What this exercise asks:
A) Quote the energy market commentary word for word, beginning at the words "While the energy" and stopping after "zone of $77.50.".
B) Please turn the records into a numbered list, from the first line of the records through the line that contains "7: (1177, 883)". Leave out blank lines and the pictures.

Text:
=== Begin Enclosure ===
While the energy markets managed to reject a six-day low again overnight, and surprisingly held above the early lows following a bearish weekly EIA inventory report yesterday morning the bias in the market is pointing down. However, US implied gasoline demand picked up and that should have served to countervail disappointing inflows to API and EIA crude stocks this week. Certainly, a measure of bearishness this morning is the result of another higher high in the dollar and the emergence of a slightly hawkish US Fed bias. Another sign of bearish sentiment toward crude is ongoing weakness despite a decline in weekly US oil imports and an increase in US oil exports. Furthermore, the highest refinery operating rate since the second week of December should have underpinned crude oil prices around what is becoming a noted consolidation support zone of $77.50.

oil rig at sunset


Apparently natural gas buyers are not put off by prices sitting $0.85 above the March lows as market finished very strong yesterday and extended the May rally to $0.78 overnight. It should be noted that the rally in US prices is not taking place in a vacuum with European gas prices posting five-month highs yesterday. However, as mentioned earlier this week, European cash gas prices at times over the last two years were 10-15 times higher than current prices, and therefore the trade is not seeing as much demand-deterring price shock as might be expected. Furthermore, the bull case has been enhanced by evidence that demand for US LNG feed gas for export has increased and is likely to remain beyond capacity in the near-term. This week’s Reuters poll projects EIA gas in storage to increase by 82 bcf to 91 BCF which suggests the shoulder season between winter and summer continues, but so far that influence has been discounted.
=== End Enclosure ===
The data:
=== Begin Enclosure ===
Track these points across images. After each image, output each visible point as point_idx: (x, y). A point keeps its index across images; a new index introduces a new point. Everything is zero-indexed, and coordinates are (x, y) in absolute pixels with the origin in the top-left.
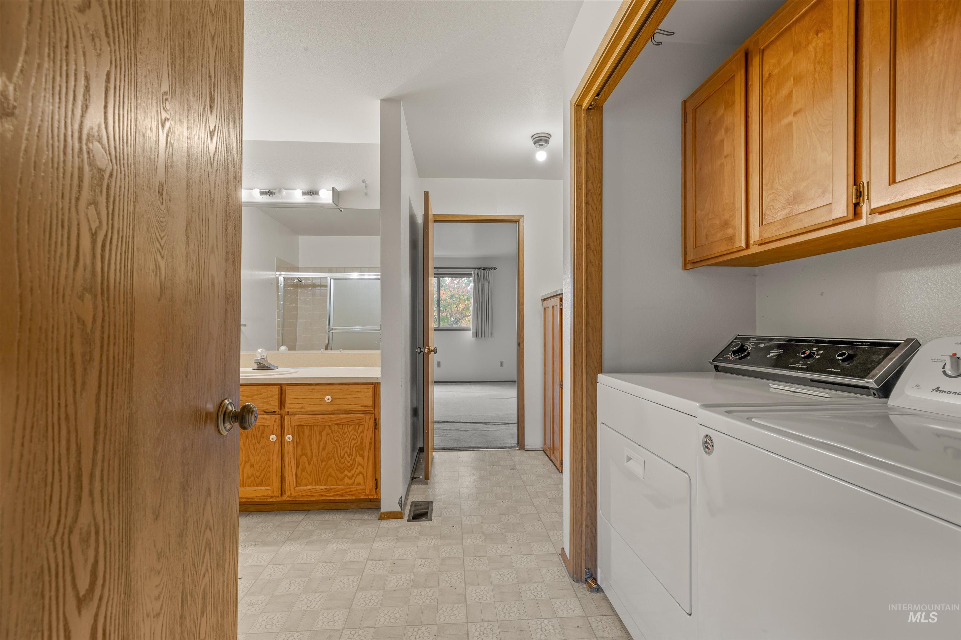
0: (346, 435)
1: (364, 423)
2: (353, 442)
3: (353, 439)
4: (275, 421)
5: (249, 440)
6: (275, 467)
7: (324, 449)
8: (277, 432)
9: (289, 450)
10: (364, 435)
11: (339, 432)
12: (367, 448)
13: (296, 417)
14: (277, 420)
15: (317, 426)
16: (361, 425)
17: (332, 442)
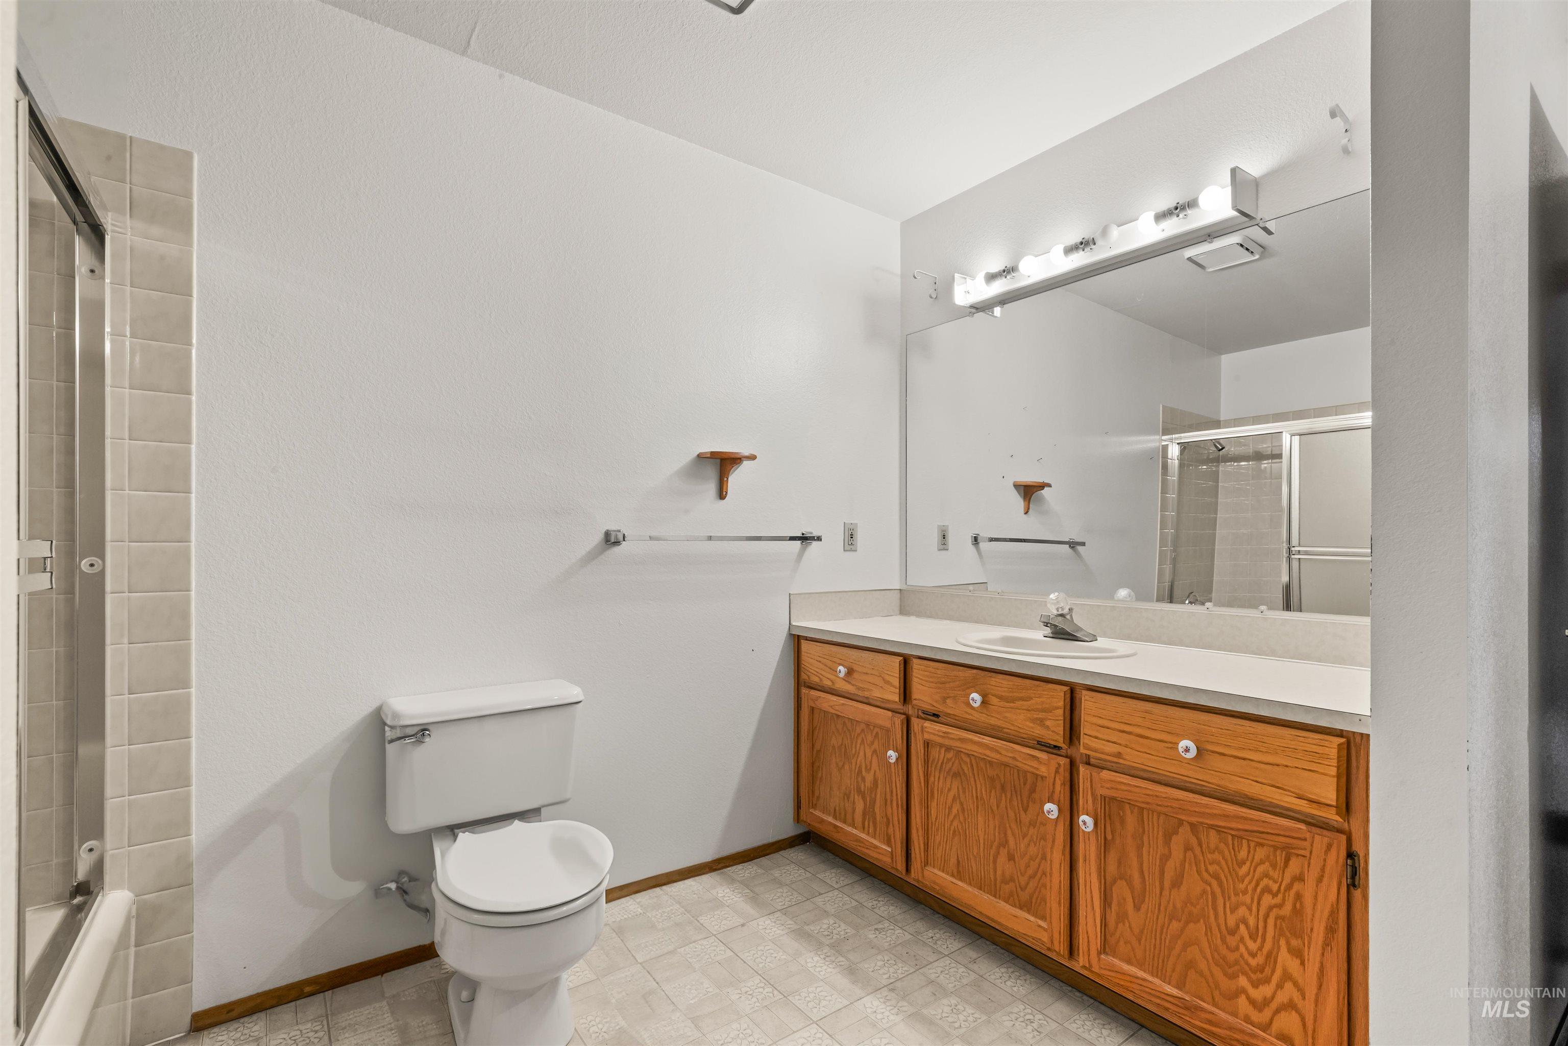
0: (1245, 869)
1: (1307, 853)
2: (1267, 900)
3: (1267, 890)
4: (1057, 772)
5: (1006, 797)
6: (1056, 881)
7: (1177, 883)
8: (1062, 798)
9: (1088, 850)
10: (1308, 890)
11: (1221, 853)
12: (1319, 935)
13: (1105, 774)
14: (1061, 770)
15: (1159, 814)
16: (1298, 855)
17: (1199, 872)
=== End Enclosure ===
Expected responses:
A)
While the energy markets managed to reject a six-day low again overnight, and surprisingly held above the early lows following a bearish weekly EIA inventory report yesterday morning the bias in the market is pointing down. However, US implied gasoline demand picked up and that should have served to countervail disappointing inflows to API and EIA crude stocks this week. Certainly, a measure of bearishness this morning is the result of another higher high in the dollar and the emergence of a slightly hawkish US Fed bias. Another sign of bearish sentiment toward crude is ongoing weakness despite a decline in weekly US oil imports and an increase in US oil exports. Furthermore, the highest refinery operating rate since the second week of December should have underpinned crude oil prices around what is becoming a noted consolidation support zone of $77.50.

B)
1. Track these points across images. After each image, output each visible point as point_idx: (x, y). A point keeps its index across images; a new index introduces a new point. Everything is zero-indexed, and coordinates are (x, y) in absolute pixels with the origin in the top-left.
2. 0: (346, 435)
3. 1: (364, 423)
4. 2: (353, 442)
5. 3: (353, 439)
6. 4: (275, 421)
7. 5: (249, 440)
8. 6: (275, 467)
9. 7: (324, 449)
10. 8: (277, 432)
11. 9: (289, 450)
12. 10: (364, 435)
13. 11: (339, 432)
14. 12: (367, 448)
15. 13: (296, 417)
16. 14: (277, 420)
17. 15: (317, 426)
18. 16: (361, 425)
19. 17: (332, 442)
20. 0: (1245, 869)
21. 1: (1307, 853)
22. 2: (1267, 900)
23. 3: (1267, 890)
24. 4: (1057, 772)
25. 5: (1006, 797)
26. 6: (1056, 881)
27. 7: (1177, 883)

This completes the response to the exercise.